Volumetric Growth in Linear Elasticity Driven by an Optimality Criterion

TL;DR

This paper presents a novel framework for modeling volumetric growth in linear elasticity as an optimization process, where the growth tensor is implicitly determined by constrained minimization rather than phenomenological laws.

Contribution

It introduces an optimization-driven formulation of volumetric growth within linear elasticity, incorporating equilibrium, mass-balance, and irreversibility constraints, with finite element discretization for numerical implementation.

Findings

Finite element discretization results in a finite-dimensional constrained minimization problem.

The evolution of growth can be interpreted as a projected gradient flow.

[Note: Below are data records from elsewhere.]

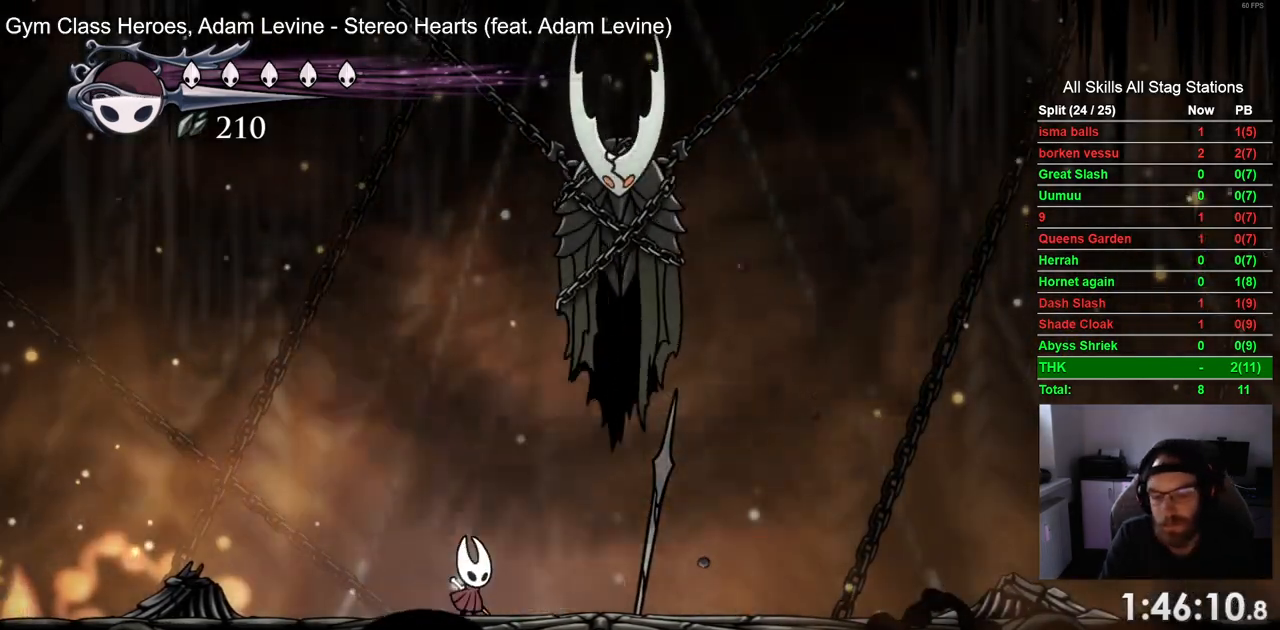
{"buttons": ["SQUARE"], "left_stick": "center", "right_stick": "center", "events": [[100, "SQUARE", "up"], [417, "SQUARE", "down"]]}
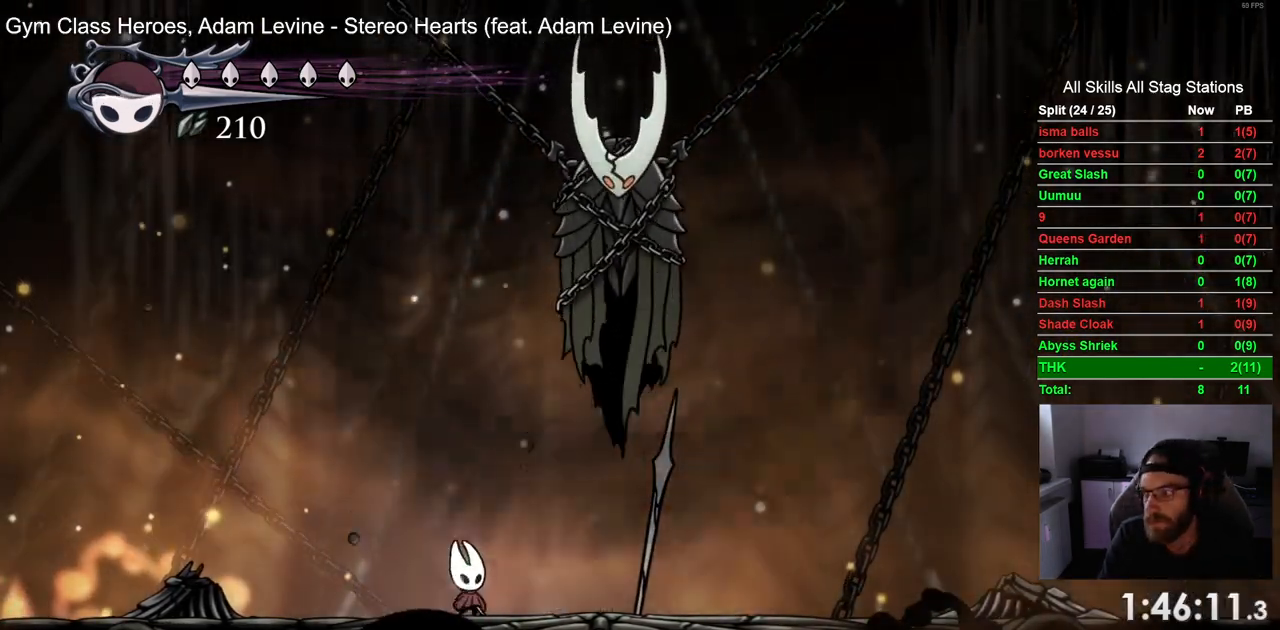
{"buttons": [], "left_stick": "center", "right_stick": "center", "events": [[17, "SQUARE", "up"], [383, "SQUARE", "down"], [483, "SQUARE", "up"]]}
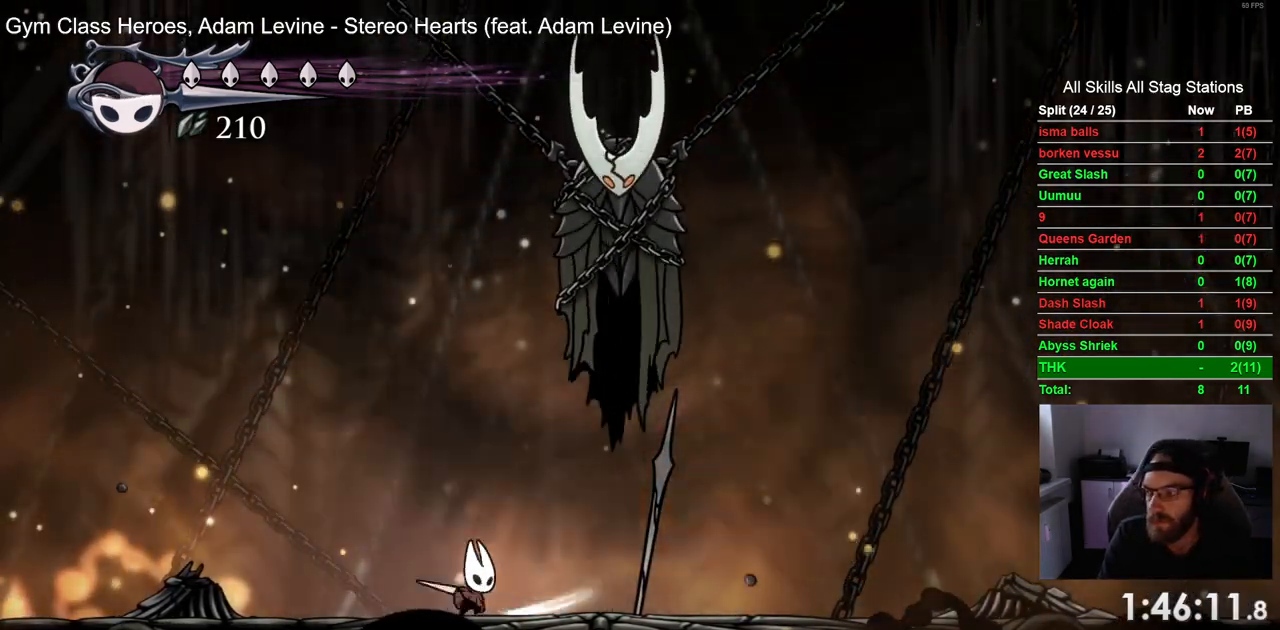
{"buttons": [], "left_stick": "center", "right_stick": "center", "events": [[283, "SQUARE", "down"], [383, "SQUARE", "up"]]}
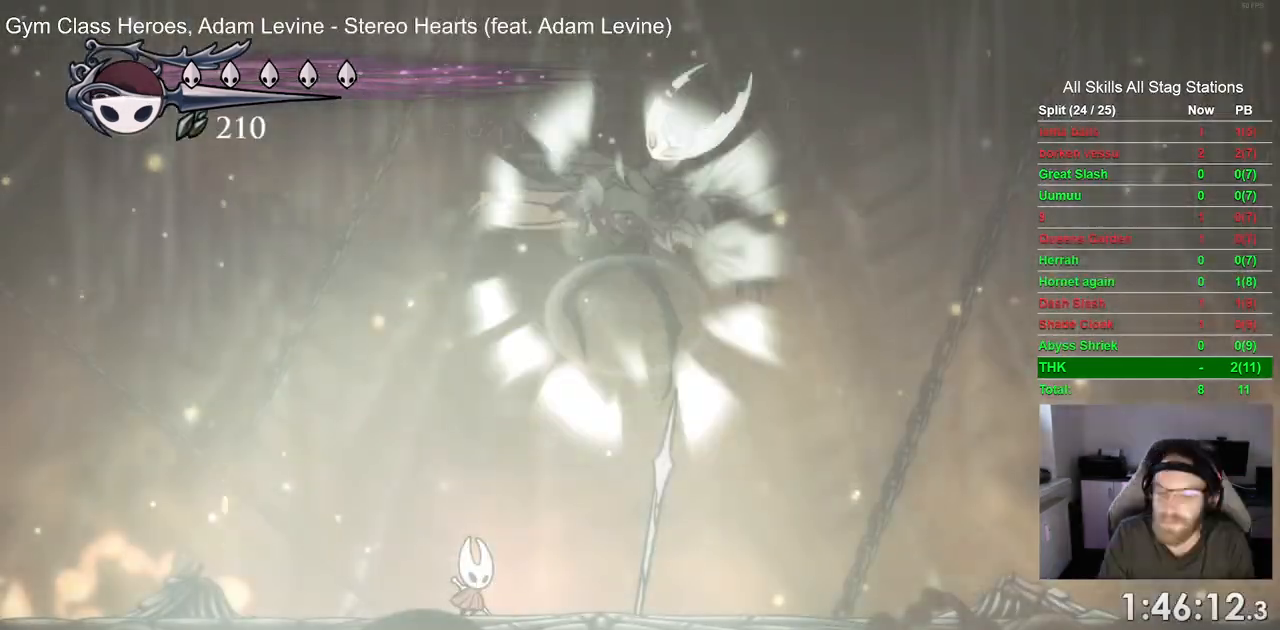
{"buttons": [], "left_stick": "center", "right_stick": "center", "events": [[200, "SQUARE", "down"], [350, "SQUARE", "up"]]}
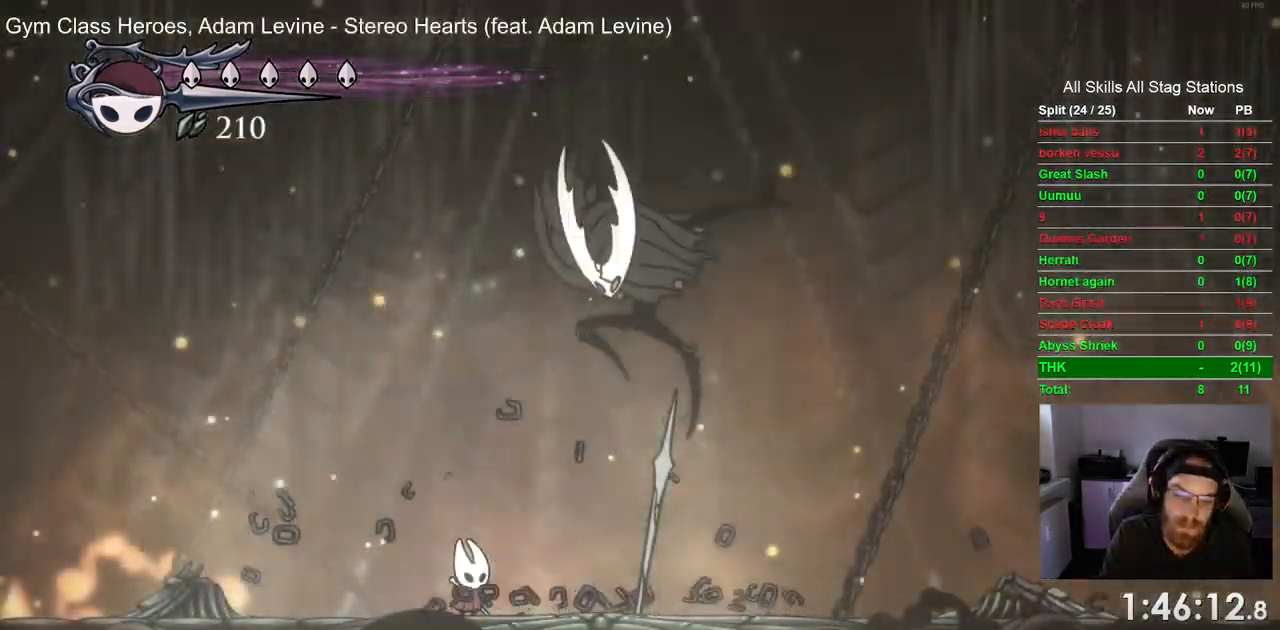
{"buttons": [], "left_stick": "center", "right_stick": "center", "events": [[117, "SQUARE", "down"], [283, "SQUARE", "up"]]}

Numerical examples demonstrate the effectiveness of the proposed framework.

Abstract

Using linearized elasticity as a convenient mechanical framework, we show that volumetric growth can be formulated as an optimization-driven process in which the growth tensor is determined implicitly by constrained optimization rather than prescribed through phenomenological evolution laws. At each incremental step, the displacement and growth fields satisfy equilibrium, mass-balance constraints, and an irreversibility condition enforcing accretive growth, while an objective functional encodes the driving mechanism of the process. Finite element discretization leads to a finite-dimensional constrained minimization problem in the growth variables alone and makes explicit the interpretation of the evolution as a projected gradient flow. Numerical examples illustrate the proposed framework.